Task to complete
Leave the images aside and output every entry exactly.

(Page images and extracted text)
=== Section Start ===

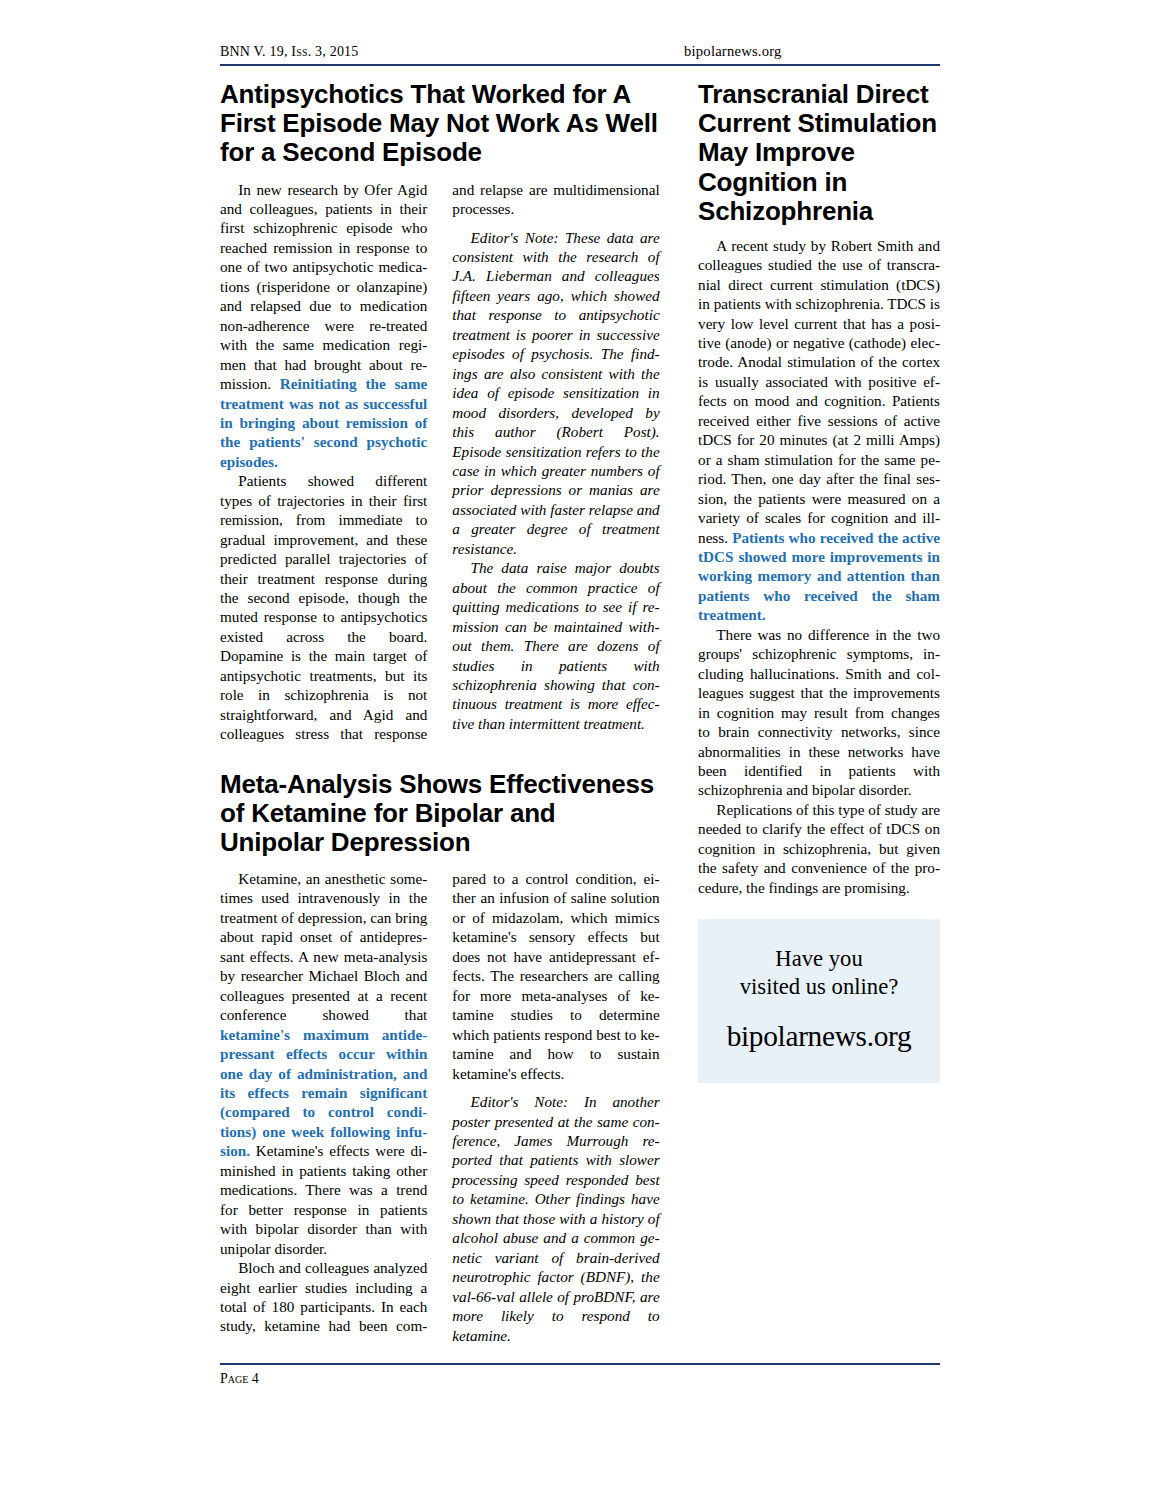BNN V. 19, Iss. 3, 2015
bipolarnews.org
Antipsychotics That Worked for A First Episode May Not Work As Well for a Second Episode
In new research by Ofer Agid and colleagues, patients in their first schizophrenic episode who reached remission in response to one of two antipsychotic medications (risperidone or olanzapine) and relapsed due to medication non-adherence were re-treated with the same medication regimen that had brought about remission. Reinitiating the same treatment was not as successful in bringing about remission of the patients' second psychotic episodes.
Patients showed different types of trajectories in their first remission, from immediate to gradual improvement, and these predicted parallel trajectories of their treatment response during the second episode, though the muted response to antipsychotics existed across the board. Dopamine is the main target of antipsychotic treatments, but its role in schizophrenia is not straightforward, and Agid and colleagues stress that response and relapse are multidimensional processes.
Editor's Note: These data are consistent with the research of J.A. Lieberman and colleagues fifteen years ago, which showed that response to antipsychotic treatment is poorer in successive episodes of psychosis. The findings are also consistent with the idea of episode sensitization in mood disorders, developed by this author (Robert Post). Episode sensitization refers to the case in which greater numbers of prior depressions or manias are associated with faster relapse and a greater degree of treatment resistance.
The data raise major doubts about the common practice of quitting medications to see if remission can be maintained without them. There are dozens of studies in patients with schizophrenia showing that continuous treatment is more effective than intermittent treatment.
Meta-Analysis Shows Effectiveness of Ketamine for Bipolar and Unipolar Depression
Ketamine, an anesthetic sometimes used intravenously in the treatment of depression, can bring about rapid onset of antidepressant effects. A new meta-analysis by researcher Michael Bloch and colleagues presented at a recent conference showed that ketamine's maximum antidepressant effects occur within one day of administration, and its effects remain significant (compared to control conditions) one week following infusion. Ketamine's effects were diminished in patients taking other medications. There was a trend for better response in patients with bipolar disorder than with unipolar disorder.
Bloch and colleagues analyzed eight earlier studies including a total of 180 participants. In each study, ketamine had been compared to a control condition, either an infusion of saline solution or of midazolam, which mimics ketamine's sensory effects but does not have antidepressant effects. The researchers are calling for more meta-analyses of ketamine studies to determine which patients respond best to ketamine and how to sustain ketamine's effects.
Editor's Note: In another poster presented at the same conference, James Murrough reported that patients with slower processing speed responded best to ketamine. Other findings have shown that those with a history of alcohol abuse and a common genetic variant of brain-derived neurotrophic factor (BDNF), the val-66-val allele of proBDNF, are more likely to respond to ketamine.
Transcranial Direct Current Stimulation May Improve Cognition in Schizophrenia
A recent study by Robert Smith and colleagues studied the use of transcranial direct current stimulation (tDCS) in patients with schizophrenia. TDCS is very low level current that has a positive (anode) or negative (cathode) electrode. Anodal stimulation of the cortex is usually associated with positive effects on mood and cognition. Patients received either five sessions of active tDCS for 20 minutes (at 2 milli Amps) or a sham stimulation for the same period. Then, one day after the final session, the patients were measured on a variety of scales for cognition and illness. Patients who received the active tDCS showed more improvements in working memory and attention than patients who received the sham treatment.
There was no difference in the two groups' schizophrenic symptoms, including hallucinations. Smith and colleagues suggest that the improvements in cognition may result from changes to brain connectivity networks, since abnormalities in these networks have been identified in patients with schizophrenia and bipolar disorder.
Replications of this type of study are needed to clarify the effect of tDCS on cognition in schizophrenia, but given the safety and convenience of the procedure, the findings are promising.
Have you
visited us online?
bipolarnews.org
Page 4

=== Section End ===

Solution for this exercise
BNN V. 19, Iss. 3, 2015
bipolarnews.org
Antipsychotics That Worked for A First Episode May Not Work As Well for a Second Episode
In new research by Ofer Agid and colleagues, patients in their first schizophrenic episode who reached remission in response to one of two antipsychotic medications (risperidone or olanzapine) and relapsed due to medication non-adherence were re-treated with the same medication regimen that had brought about remission. Reinitiating the same treatment was not as successful in bringing about remission of the patients' second psychotic episodes.
Patients showed different types of trajectories in their first remission, from immediate to gradual improvement, and these predicted parallel trajectories of their treatment response during the second episode, though the muted response to antipsychotics existed across the board. Dopamine is the main target of antipsychotic treatments, but its role in schizophrenia is not straightforward, and Agid and colleagues stress that response and relapse are multidimensional processes.
Editor's Note: These data are consistent with the research of J.A. Lieberman and colleagues fifteen years ago, which showed that response to antipsychotic treatment is poorer in successive episodes of psychosis. The findings are also consistent with the idea of episode sensitization in mood disorders, developed by this author (Robert Post). Episode sensitization refers to the case in which greater numbers of prior depressions or manias are associated with faster relapse and a greater degree of treatment resistance.
The data raise major doubts about the common practice of quitting medications to see if remission can be maintained without them. There are dozens of studies in patients with schizophrenia showing that continuous treatment is more effective than intermittent treatment.
Meta-Analysis Shows Effectiveness of Ketamine for Bipolar and Unipolar Depression
Ketamine, an anesthetic sometimes used intravenously in the treatment of depression, can bring about rapid onset of antidepressant effects. A new meta-analysis by researcher Michael Bloch and colleagues presented at a recent conference showed that ketamine's maximum antidepressant effects occur within one day of administration, and its effects remain significant (compared to control conditions) one week following infusion. Ketamine's effects were diminished in patients taking other medications. There was a trend for better response in patients with bipolar disorder than with unipolar disorder.
Bloch and colleagues analyzed eight earlier studies including a total of 180 participants. In each study, ketamine had been compared to a control condition, either an infusion of saline solution or of midazolam, which mimics ketamine's sensory effects but does not have antidepressant effects. The researchers are calling for more meta-analyses of ketamine studies to determine which patients respond best to ketamine and how to sustain ketamine's effects.
Editor's Note: In another poster presented at the same conference, James Murrough reported that patients with slower processing speed responded best to ketamine. Other findings have shown that those with a history of alcohol abuse and a common genetic variant of brain-derived neurotrophic factor (BDNF), the val-66-val allele of proBDNF, are more likely to respond to ketamine.
Transcranial Direct Current Stimulation May Improve Cognition in Schizophrenia
A recent study by Robert Smith and colleagues studied the use of transcranial direct current stimulation (tDCS) in patients with schizophrenia. TDCS is very low level current that has a positive (anode) or negative (cathode) electrode. Anodal stimulation of the cortex is usually associated with positive effects on mood and cognition. Patients received either five sessions of active tDCS for 20 minutes (at 2 milli Amps) or a sham stimulation for the same period. Then, one day after the final session, the patients were measured on a variety of scales for cognition and illness. Patients who received the active tDCS showed more improvements in working memory and attention than patients who received the sham treatment.
There was no difference in the two groups' schizophrenic symptoms, including hallucinations. Smith and colleagues suggest that the improvements in cognition may result from changes to brain connectivity networks, since abnormalities in these networks have been identified in patients with schizophrenia and bipolar disorder.
Replications of this type of study are needed to clarify the effect of tDCS on cognition in schizophrenia, but given the safety and convenience of the procedure, the findings are promising.
Have you
visited us online?
bipolarnews.org
Page 4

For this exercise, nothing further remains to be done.